=== SUPPLIED PASSAGE ===

Jeremy O’Brien, physicist

Breakout

To say it will take a quantum computer to understand quantum entanglement to its fullest is an easy assumption to make, though it’s like asking who cuts the barber’s hair. Or what was first, the chicken or the egg? You will always get a different answer depending on whom you ask the question to. One thing is for certain, though, there’s a risk that what we create will go beyond our comprehension of it, initiating a ‘breakout’ when the exponential growth of qubit power in the quantum processor becomes too much for humans to handle.

Breakout is an AI theory, described in some detail in Swedish-American physicist and cosmologist Max Tegmark’s bestselling book Life 3.0: Being Human in the Age of Artificial Intelligence chapter 4 Intelligence Explosion?, when the AI becomes too powerful for its creators and takes control. Tegmark discusses many scenarios of this, most of them rather doom-laden, though what I find interesting is how Tegmark’s predictions sit side by side with Morimoto’s quantum supremacy. The only difference is there is a shift from pure AI to quantum computers. However, if quantum computers become so powerful, won’t they possess AI anyway, or to even complicate things more, have at their core artificial general intelligence, (AGI), which is intelligence that can execute an intellectual operation that any human being can?

Max Tegmark’s book, a must read

If the mad scientists working on the IBM Q System One quantum computer and any others out there like Microsoft or Google in the tech sphere which believe the direction of AI’s in their hands, those with the big brains and bigger ambitions for the future of our species, shouldn’t they be careful about what they’re doing? The risk of all this, one way or another, is that egos can get in the way of altruistic intentions.

===

INSTRUCTIONS FOR THE TASK —
In one to three sentences, explain why the passage on quantum computing and "breakout" says a breakout could happen with quantum computers.

=== PROVIDED DATA ===

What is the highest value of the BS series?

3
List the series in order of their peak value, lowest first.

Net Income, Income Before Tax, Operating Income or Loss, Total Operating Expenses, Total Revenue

===

EXERCISE SOLUTION —
The passage says that what we create may go beyond our comprehension of it. A breakout would begin when the exponential growth of qubit power in the quantum processor becomes too much for humans to handle. In the AI theory, this is the point when the technology becomes too powerful for its creators and takes control.